** Opening Selected text block **

The Portland Metro Chapter of the Public Relations Society of America (PRSA) held it’s March forum featuring speakers who presented on social media policy.
The following are my raw notes.
Presenter: Victor Kisch, Stoel Rives, LLP
Issues today:
- background checks via social media
- communicating confidential information
- learning about employees’ personal information, health issues and family info
- bad-mouthing company and supervisors
- and many more
Employees expect free speech rights. There aren’t any, really—only with the government.
- The question: is the employee putting the employer in a negative light?
- Need to communicate this to your employees.
Risks
- liability for torts committed by an employee (e.g., defamation, invasion of privacy)
- liability for harassment or discrimination claims
- example: hiring process (not hiring an employee based upon protected information found in social media)
- one way to avoid this: have one person do the background check and have the other make the hiring decision
- trade secrets
Presenter: Bryan Rhoads, Intel (@bryanrhoads)
Why social media?
- Passion, leadership, influence, feedback, reach, personal
Their goals:
- Amplify Intel and brand
- Build community
- Empower employees
- Engage others
- Be social media leaders
- Expand the conversation
What’s in it for Intel?
- Go beyond traditional marketing
- Communicate directly
- Humanize our technology and brand
- Share our passion
- Engage the influencers
- Close the feedback loops
- Reach audiences
- SEO
Expectations:
- Treat it with respect
- Follow the guidelines
- Be committed
- Be patient
- Be yourself (your best self)
- When in doubt—escalate
- Intel Code of Conduct
Guidelines for Participation:
- Learn, follow, check back for changes
- Good marketing & PR sense
- Good old common sense
Words of Caution:
- Monitor yourself
- Know potential impact on Intel and third parties
- Know off-limits topics and avoid them
- Only public content (no classified or confidential)
- Don’t disparage the competition (or Intel)

** Closing Selected text block **

**Required action 1:** In the notes on social media policy, what way of avoiding a discrimination claim in the hiring process is given?
**Required action 2:** Write out everything in the notes on social media policy from "The following are" down to "a negative light?".

** Opening Record excerpts block **

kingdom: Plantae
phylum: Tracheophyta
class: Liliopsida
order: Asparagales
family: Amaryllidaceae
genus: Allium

** Closing Record excerpts block **
** Opening Record excerpts block **

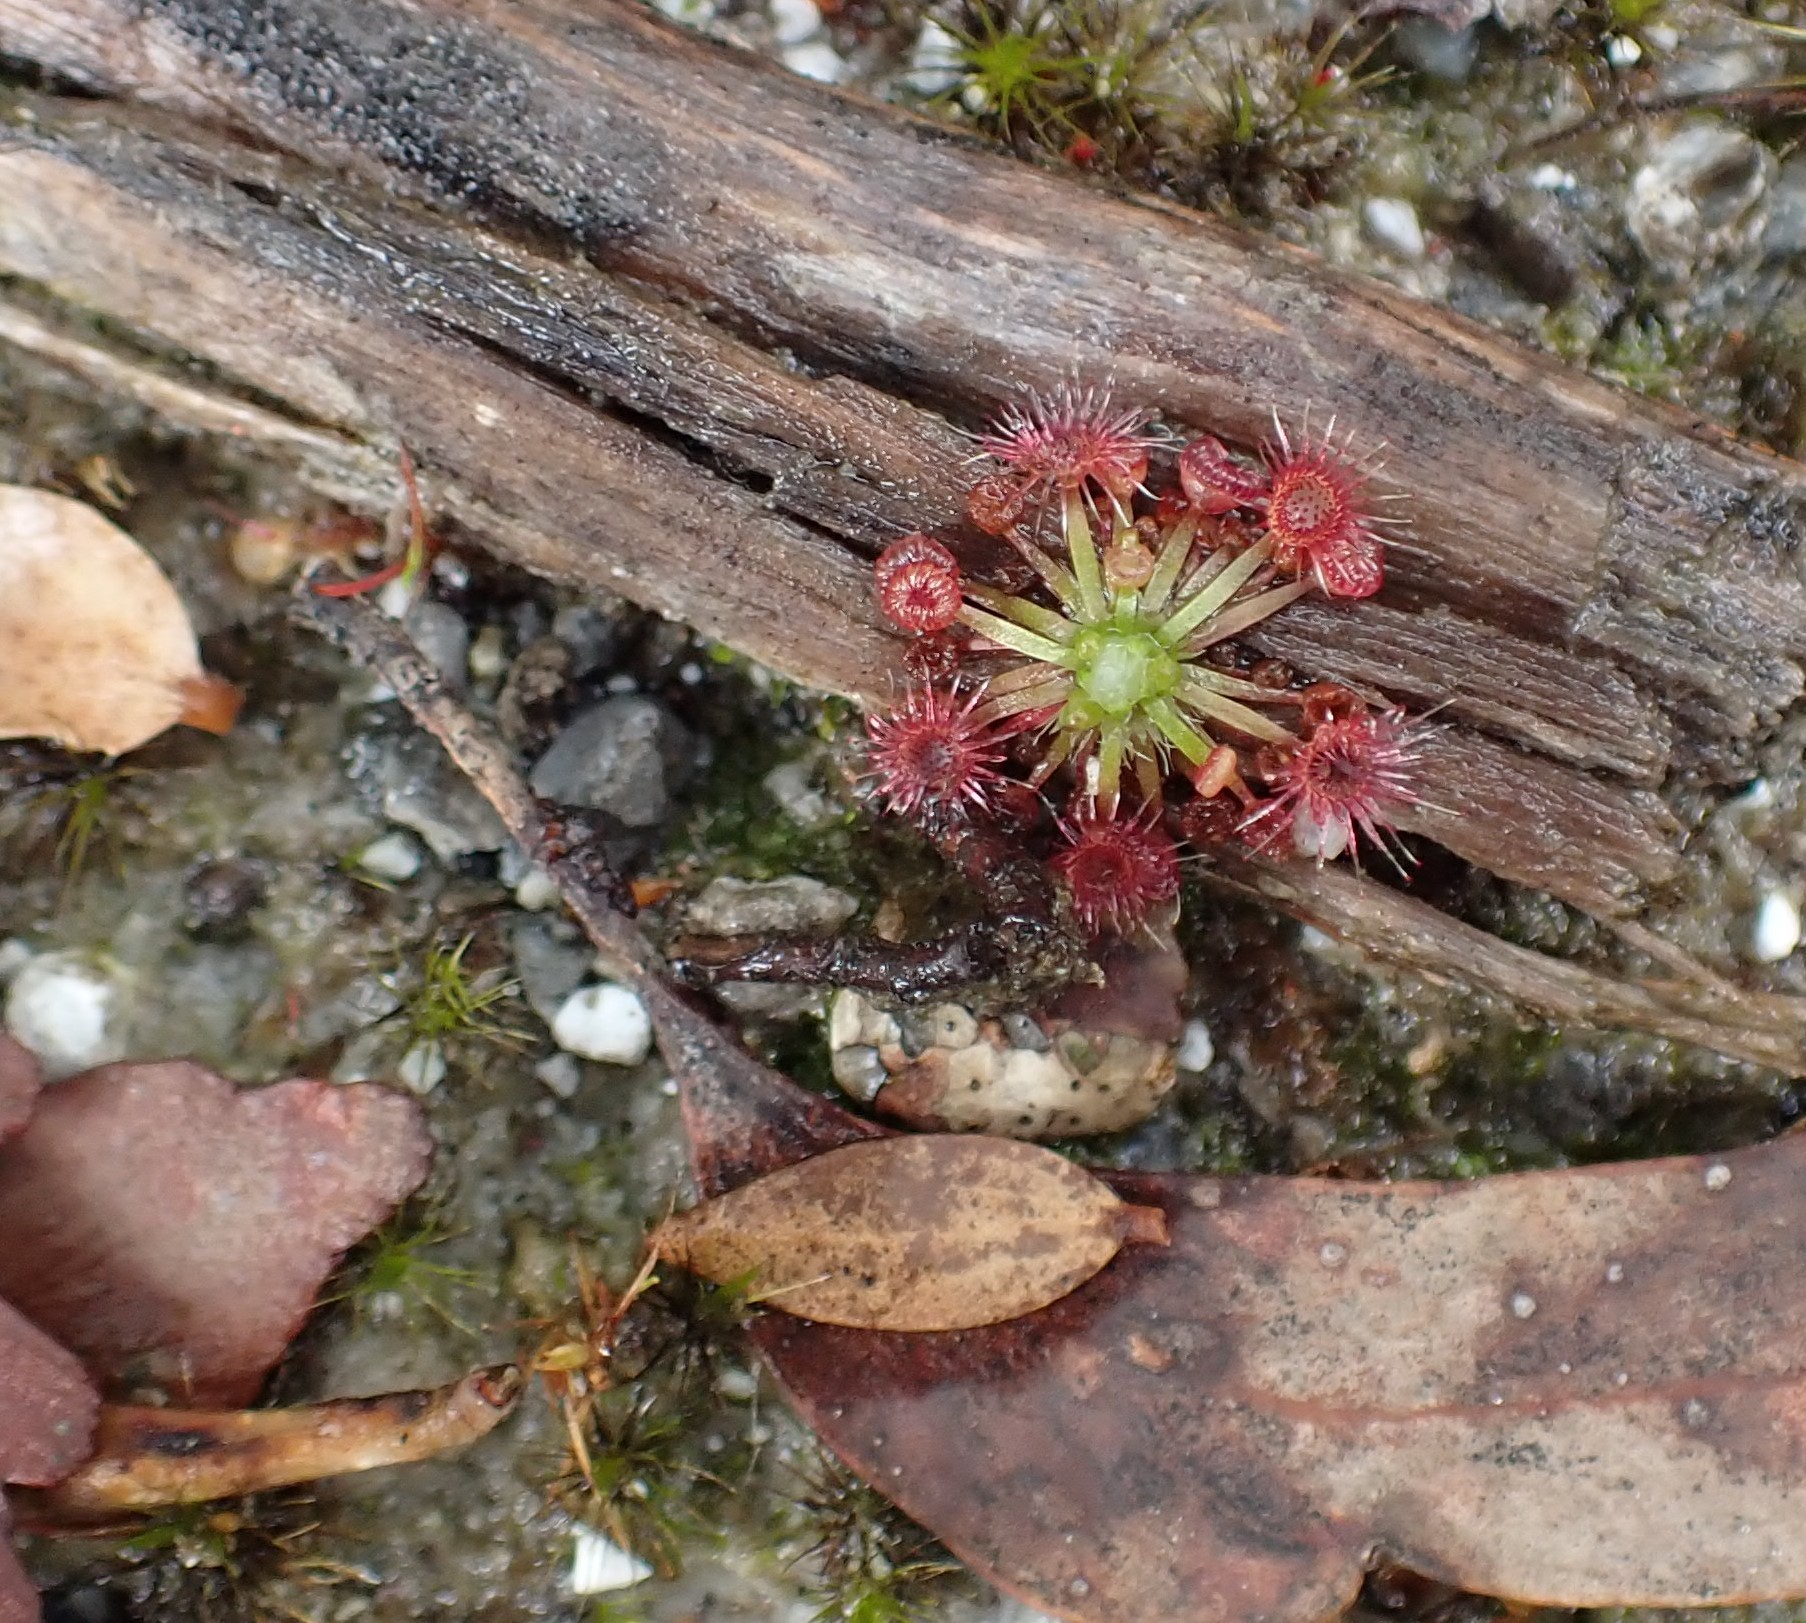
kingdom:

** Closing Record excerpts block **

**Exercise result 1:** Have one person do the background check and another make the hiring decision.

**Exercise result 2:**
The following are my raw notes.
Presenter: Victor Kisch, Stoel Rives, LLP
Issues today:
- background checks via social media
- communicating confidential information
- learning about employees’ personal information, health issues and family info
- bad-mouthing company and supervisors
- and many more
Employees expect free speech rights. There aren’t any, really—only with the government.
- The question: is the employee putting the employer in a negative light?